Sombras Cómplices, Almas en Vilo

4/20/20252 min leer

El espacio era un aliento contenido, una arquitectura de ángulos tajantes y superficies inmaculadas que se rendían al dictado caprichoso de la luz. Entraba a raudales, no como un abrazo tibio, sino en haces afilados que dibujaban triángulos de oro pálido sobre el suelo pulido. Entre esas cuñas luminosas y los abismos de sombra nacida, se movían ellos. No caminaban, no se deslizaban; danzaban.


La muchacha, un suspiro oscuro en su falda que parecía volar, se arrojaba a los brazos del muchacho, cuya camisa clara era un faro en la penumbra. Sus cuerpos se entrelazaban, se separaban con la precisión de péndulos enamorados, encontrando en cada giro, en cada extensión de un brazo, no solo una figura estética, sino la pura encarnación de la alegría. Era una alegría sin estridencias, profunda, que les nacía en la garganta y se esparcía por la piel, radiante. Reían a veces, un murmullo que rebotaba en las paredes impávidas, o se miraban con esa intensidad que solo poseen quienes se reconocen no solo en el cuerpo que tocan, sino en el alma que desvelan. La música, apenas perceptible para el oído, vibraba en sus huesos, en el pulso acelerado que compartían en el abrazo.
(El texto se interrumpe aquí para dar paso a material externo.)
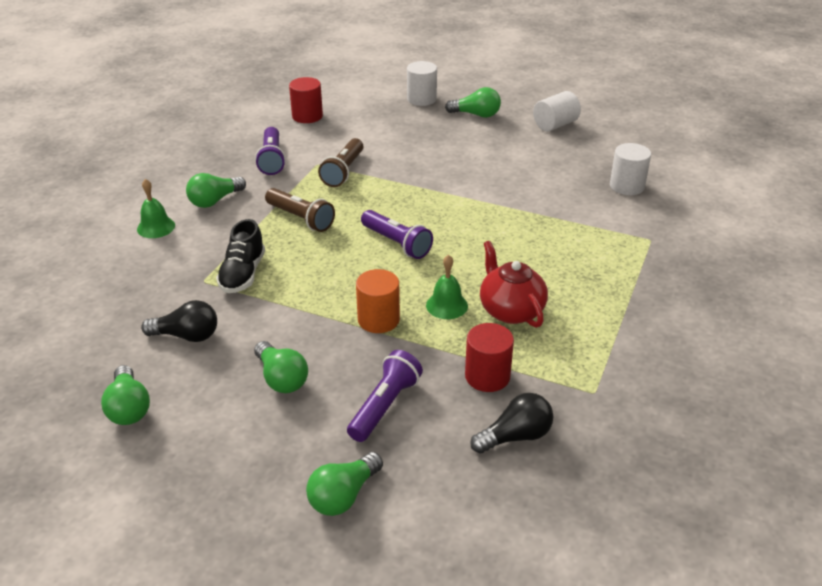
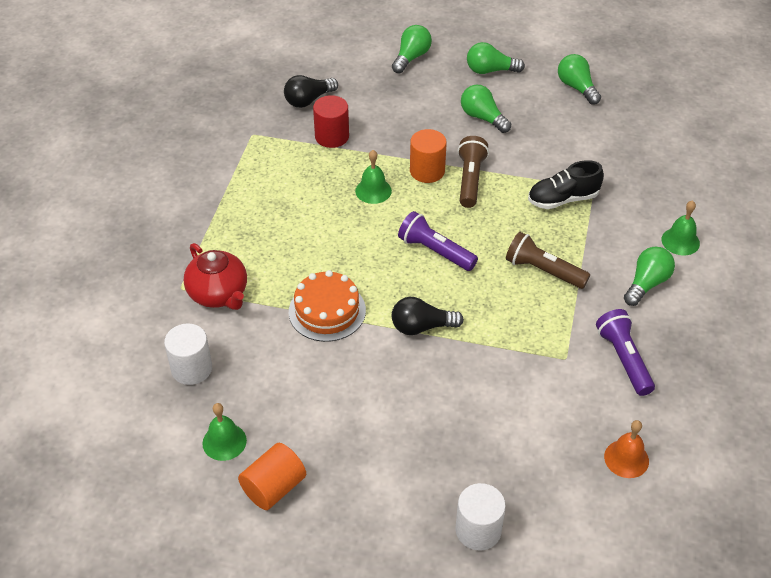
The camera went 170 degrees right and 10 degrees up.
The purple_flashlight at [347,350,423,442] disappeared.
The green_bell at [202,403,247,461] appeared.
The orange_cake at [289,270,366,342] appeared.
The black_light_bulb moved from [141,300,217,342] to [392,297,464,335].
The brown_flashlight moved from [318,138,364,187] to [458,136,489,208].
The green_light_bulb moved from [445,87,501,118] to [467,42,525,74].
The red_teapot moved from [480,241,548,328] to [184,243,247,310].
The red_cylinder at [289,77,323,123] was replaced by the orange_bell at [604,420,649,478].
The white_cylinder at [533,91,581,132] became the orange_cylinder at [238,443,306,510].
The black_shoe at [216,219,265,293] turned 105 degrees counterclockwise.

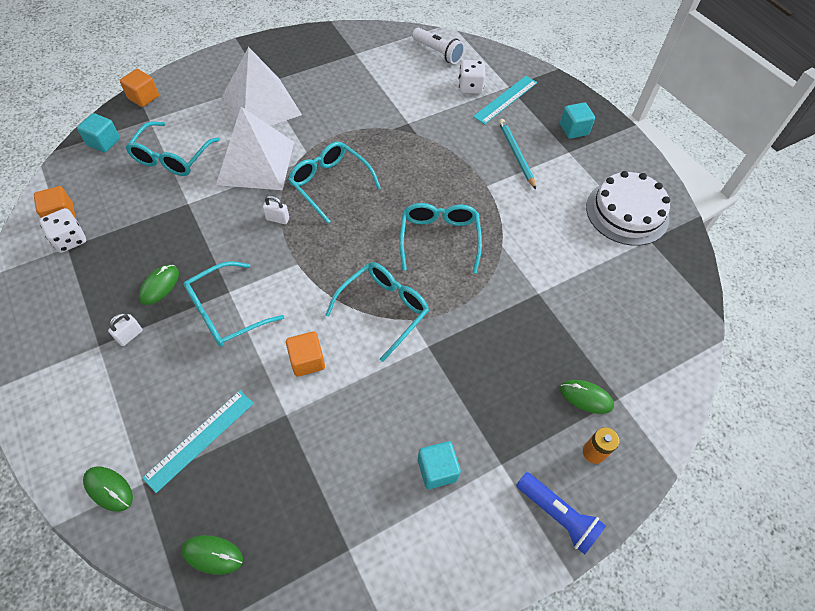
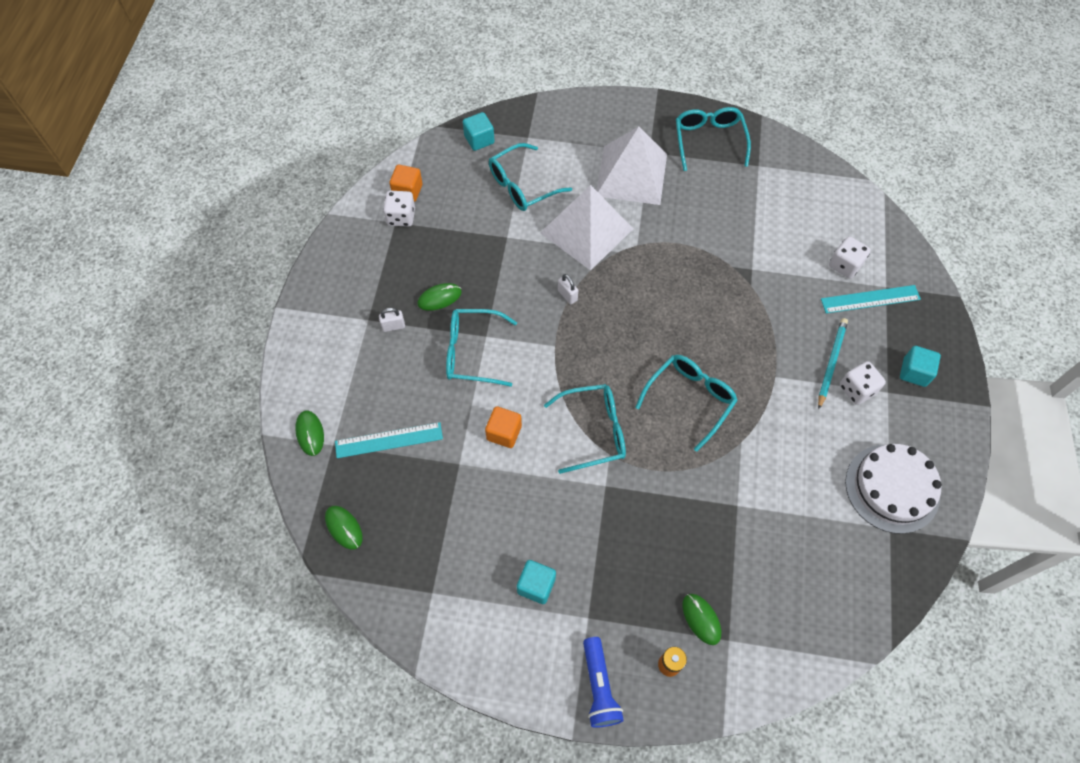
The camera went 40 degrees right and 5 degrees up.
The orange_cube at [120,69,159,107] disappeared.
The white_flashlight at [412,28,465,64] disappeared.
The white_dice at [840,361,886,405] appeared.
The turquoise_glasses moved from [288,141,381,224] to [676,107,751,171].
En ese escenario de contrastes violentos, la danza se convertía en una revelación. Observándolos, uno entendía la inherente dualidad del ser humano. Como la luz y la sombra que jugaban a devorarse y a nacer de nuevo a su alrededor, nosotros también somos esa amalgama contradictoria. Llevamos dentro la claridad de la esperanza y la oscuridad del miedo, la fuerza que nos impulsa y la fragilidad que nos detiene. Somos pasión desbordada y razón calculante, risa franca y lágrima oculta. Y en la danza, en ese acto de entrega total al movimiento, parecían reconciliar todas esas facetas. Se entregaban a la luz del gozo compartido, pero también se refugiaban en la sombra de la intimidad más profunda, allí donde solo ellos existían. Eran dos y eran uno, individuo y pareja, fuerza y gracia, revelación y misterio. La arquitectura misma parecía una metáfora de esa complejidad: muros sólidos que definen un espacio, pero también vacíos que permiten la entrada del cielo, del aire, de lo inasible.


Y así, entre ángulos de sol y simas de sombra, sus cuerpos escribían en el aire la partitura inefable de una alegría que sabía a verdad, a esa verdad incómoda y hermosa de sabernos hechos de retazos, de luces y de sombras que danzan juntas en el laberinto de existir.


Porque el alma, en su más íntimo secreto, no es más que la danza eterna entre lo que somos y lo que soñamos ser.